■ PASSAGE PROVIDED ■
** START **

Source: Getty
article

Judicial Turbulence Ahead in Egypt, Fasten Your Seat Belts

With the State Council, Parliament, the Supreme Constitutional Court, and the oncoming presidency all vying for political power, Egypt's transitioning democracy is marked by confusion, sectarianism, and an underlying fear of the old regime.

Published on June 6, 2012

Egyptians have been dazed over the past few months by a welter of constitutional controversies, arcane but portentous legal struggles, and momentous judicial rulings reconfiguring the basic elements of their political system. Indeed, they might be forgiven for imagining that they have been transported to Franz Kafka’s dystopian penal colony—their carefully crafted legal machinery, designed to deliver stern but certain justice, has so completely malfunctioned that its gears and devices are incoherently and senselessly destroying the Egyptian body politic.

Of course, nothing quite so severe is occurring. Egypt’s transition has survived—and sometimes has even been strengthened by—a series of surprising legal and judicial developments. But confusion still reigns and more surprises may be in store.

Egyptians elected a parliament that cannot figure out what its constitutional position is. They have been granted an interim constitutional declaration filled with mysterious silences that have led to partisan attempts to fill the gaps. And they have seen some of the most important post-revolutionary political decisions—the dissolution of the former ruling party, the disbandment of the constitution-writing assembly, the reversal of a Mubarak-era economic privatization policy—taken by courts erecting bold judgments on a foundation of flimsy legislative texts. In the months after Mubarak’s fall, courts seemed to be willing to accelerate some revolutionary changes; in the past few months, they seem to be slamming on the brakes instead.

** END **

■ Segmentation data ■

** START **

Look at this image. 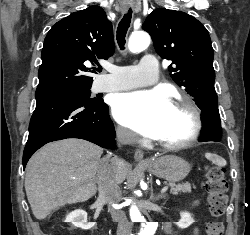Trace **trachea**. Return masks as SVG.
<instances>
[{"mask_svg":"<svg viewBox=\"0 0 250 235\" xmlns=\"http://www.w3.org/2000/svg\"><path fill=\"white\" fill-rule=\"evenodd\" d=\"M131 18H132V9L130 8L127 13L124 14L123 18L118 24L117 27V42L121 50H124L125 46V37L126 33L128 31V28L130 27L131 23ZM98 72L102 71V67L97 68Z\"/></svg>","mask_w":250,"mask_h":235,"instance_id":"1","label":"trachea"}]
</instances>
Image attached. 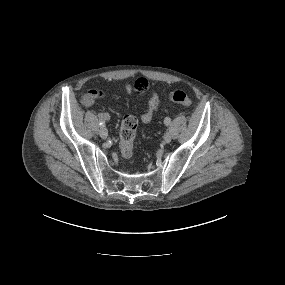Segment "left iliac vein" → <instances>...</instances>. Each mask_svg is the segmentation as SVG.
Segmentation results:
<instances>
[{"label": "left iliac vein", "instance_id": "1", "mask_svg": "<svg viewBox=\"0 0 285 285\" xmlns=\"http://www.w3.org/2000/svg\"><path fill=\"white\" fill-rule=\"evenodd\" d=\"M164 142L165 143H169V142H171V140H172V136H171V134L170 133H166L165 135H164Z\"/></svg>", "mask_w": 285, "mask_h": 285}]
</instances>
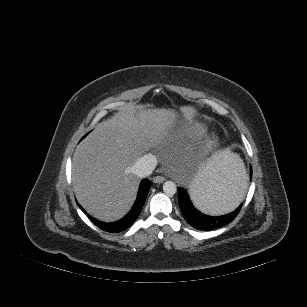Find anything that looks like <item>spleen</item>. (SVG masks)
I'll return each instance as SVG.
<instances>
[{
    "label": "spleen",
    "instance_id": "obj_1",
    "mask_svg": "<svg viewBox=\"0 0 307 307\" xmlns=\"http://www.w3.org/2000/svg\"><path fill=\"white\" fill-rule=\"evenodd\" d=\"M247 191V174L237 155L227 149L212 151L190 189L197 208L219 215L239 206Z\"/></svg>",
    "mask_w": 307,
    "mask_h": 307
}]
</instances>
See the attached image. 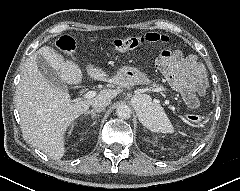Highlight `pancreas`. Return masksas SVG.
I'll list each match as a JSON object with an SVG mask.
<instances>
[{
  "label": "pancreas",
  "mask_w": 240,
  "mask_h": 191,
  "mask_svg": "<svg viewBox=\"0 0 240 191\" xmlns=\"http://www.w3.org/2000/svg\"><path fill=\"white\" fill-rule=\"evenodd\" d=\"M151 87L155 90H159V91H165V88L159 84H156V83H152L151 84Z\"/></svg>",
  "instance_id": "pancreas-1"
}]
</instances>
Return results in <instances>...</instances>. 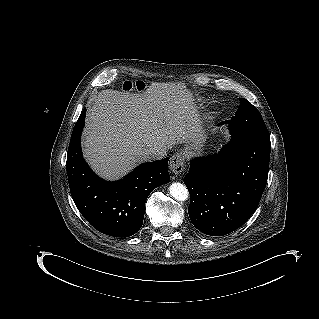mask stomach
Returning a JSON list of instances; mask_svg holds the SVG:
<instances>
[{
    "mask_svg": "<svg viewBox=\"0 0 319 319\" xmlns=\"http://www.w3.org/2000/svg\"><path fill=\"white\" fill-rule=\"evenodd\" d=\"M204 138L202 135H197L192 140V144L186 149L188 155H193L195 153H201L203 151Z\"/></svg>",
    "mask_w": 319,
    "mask_h": 319,
    "instance_id": "obj_1",
    "label": "stomach"
}]
</instances>
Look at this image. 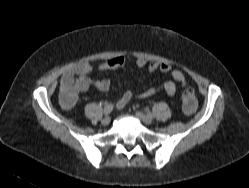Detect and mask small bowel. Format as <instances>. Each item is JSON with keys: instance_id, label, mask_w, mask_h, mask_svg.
<instances>
[{"instance_id": "1", "label": "small bowel", "mask_w": 249, "mask_h": 188, "mask_svg": "<svg viewBox=\"0 0 249 188\" xmlns=\"http://www.w3.org/2000/svg\"><path fill=\"white\" fill-rule=\"evenodd\" d=\"M125 64V59L122 56H117L112 59L106 60L99 65L101 71L107 70H121ZM138 67L146 65V60L138 58L136 60ZM148 70L150 72L160 71L168 74L172 79L180 84L181 87H185L187 82L185 75L182 71L174 69L170 64L152 61L148 64ZM91 71V65L87 62H82L77 66L71 68L61 78V104L65 109H71L77 102L80 92L87 90L90 86H94L101 92H106L110 88V81L107 79H100L93 82L88 74ZM159 90H164L169 96H174L177 87L173 81H166L158 88H149L138 93V96L147 98L156 94ZM65 94H71V103L64 99ZM134 95L133 90H127L117 100L116 107L118 109L124 108Z\"/></svg>"}]
</instances>
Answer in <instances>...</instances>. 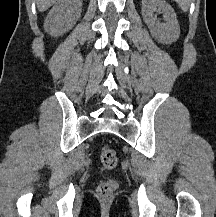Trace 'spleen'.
Segmentation results:
<instances>
[{
	"label": "spleen",
	"mask_w": 216,
	"mask_h": 217,
	"mask_svg": "<svg viewBox=\"0 0 216 217\" xmlns=\"http://www.w3.org/2000/svg\"><path fill=\"white\" fill-rule=\"evenodd\" d=\"M173 1L177 2L183 11L185 12L188 11L190 6V0H173Z\"/></svg>",
	"instance_id": "obj_1"
}]
</instances>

** END **

■ STATED EXERCISE ■
Reproduce the passage of the article on Egypt's judicial turbulence starting at "With the State" and ending at "Egyptian body politic.".

■ REPLY TO THE EXERCISE ■
With the State Council, Parliament, the Supreme Constitutional Court, and the oncoming presidency all vying for political power, Egypt's transitioning democracy is marked by confusion, sectarianism, and an underlying fear of the old regime.

Published on June 6, 2012

Egyptians have been dazed over the past few months by a welter of constitutional controversies, arcane but portentous legal struggles, and momentous judicial rulings reconfiguring the basic elements of their political system. Indeed, they might be forgiven for imagining that they have been transported to Franz Kafka’s dystopian penal colony—their carefully crafted legal machinery, designed to deliver stern but certain justice, has so completely malfunctioned that its gears and devices are incoherently and senselessly destroying the Egyptian body politic.